An invisible quality of meat is the danger! Yes, indeed! A primal succulence that Dartesi finds so tongue-tantalizing! We will use wild meat just for you today!
The population boom and food intake of the Sazashi soon outpaced their ability to hunt for meat. Learning to farming predatory animals such as Whiptepede became a challenge; the Ral-Mi and Hiserabi became the first to perfect the practice. They began breeding Whiptepede that showed more restraint in attacking sophonts. This became the Sazashi's first documented example of Selective Breeding. Selective Breeding of Whiptepedes continues even into the Banner Era, entire landmasses can be dedicated to Whiptepede farming. The tools have evolved as well, state of the art genetic facilities continue to produce bigger, and more flavorful breeds. Whiptepede Ranchers use locators, butcher facilities, and sustainable breeding to prepare Whiptepede steaks for shipment to the entirety of the known universe.

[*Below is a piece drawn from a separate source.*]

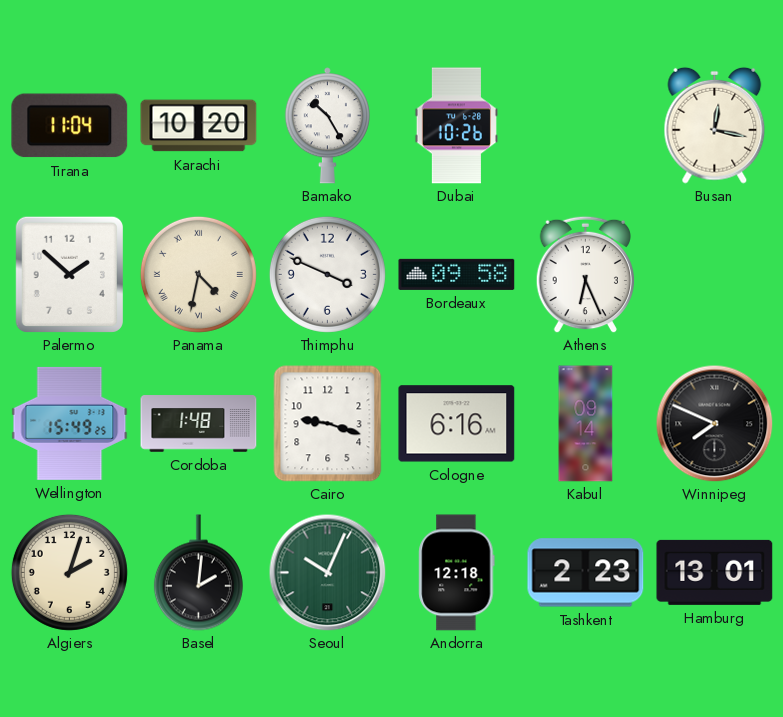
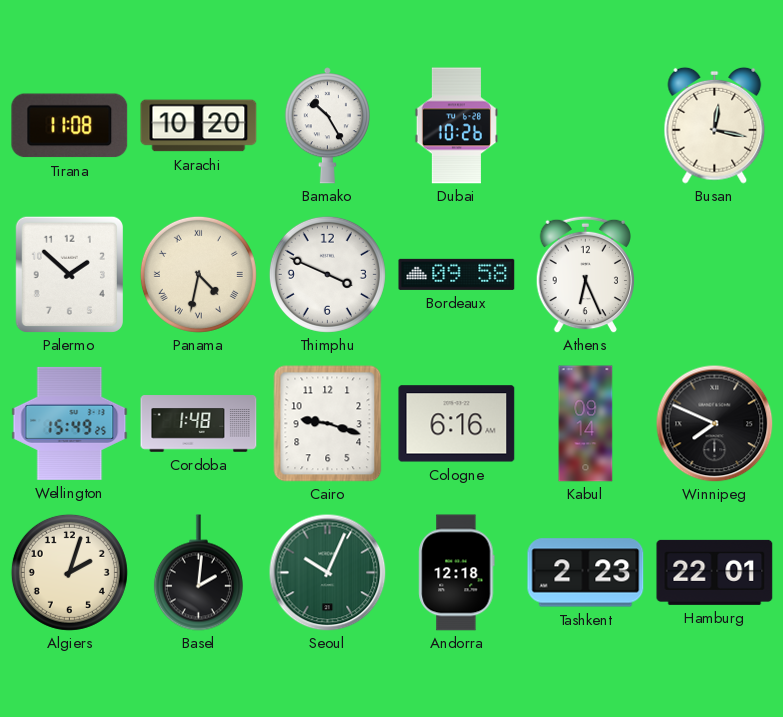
Tirana: 11:04 -> 11:08
Hamburg: 13:01 -> 22:01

Meat from a tube? Not from Dartesi, goodness no! It has its place- not on my pan!Whiptepede meat, like any other meat, is able to be lab grown through in vitro culturing. The process is quick, inexpensive, and simple. The use of synthetic whiptepede is divisive, some new-age vegetarians will only eat in vitro whiptepede, while more traditionalist chefs and diners refuse to use it as the taste and consistency can be subjective.
Now comes the fun! Sit, sit, please! We have our cut, we have our Muah spices and butter! Prepare the pan, yes! Oooh, I'm salivating! What as a side? Human- European, Asian, American, Titanian? I've got it! Slaw and Fries! A true classic!The most popular way to prepare Whiptepede is to pan fry the meat and serve it with a side of greens and starches. The most commonly used cut of whiptepede for frying is segment cuts taken from the loin or chuck. These portions contain the best consistency and texture and are credited with having the most flavor. A Rib or Chuck cut can be used as well, but the presence of actual fat content leaves these cuts better suited for roasting or grilling. Pan-fried whiptepede is first treated with a mix of herbs and seasonings. The seasonings differs per culture; humanity tends to use garlic, butter, oregano, and rosemary while Sazashi and Verin often use the more earthy Sul'herum in replacement of rosemary and oregano.
Oooh, you smell that? Hot oil, ripe for the frying. Garlic! Oh so much garlic and butter. The most rib-sticking and scrumptious contribution from Humanity. Thank you! Lets toss the steaks on, yes! I tell you human, you may need a replacement heart after this.
Dartesi's Pan-Fried Whiptepede (Human Variant)
- 2 (8-ounce) Whiptepede Loin Segement steaks, center cut
- Kosher salt and freshly ground black pepper
- 1 tablespoon oil (Flaxseed or Canola)
- 2 tablespoons (¼ stick) unsalted butter
- 2 garlic cloves, smashed
- 2 sprigs fresh oregano
- 2 sprigs fresh rosemary
- Remove the spine of the Whiptepede Loin and cut against the graint into serving portions. Season with salt and pepper. Heat the oil in a large skillet over medium-high heat.
- Sear the Whiptepede until golden brown on both sides, about 4 minutes per side. Add the butter and garlic. Once the butter has melted and begun to brown, tilt the skillet toward you (carefully) and spoon any pooling melted butter over the Whiptepede a few times.
- Remove the skillet from the heat and add the herbs, swirling to coat them in the browned butter, continuing to spoon everything over the Whiptepede for another minute or two.
- Serve the Whiptepede with the butter and herbs spooned on top. Burgundy Wines are a recommended pairing.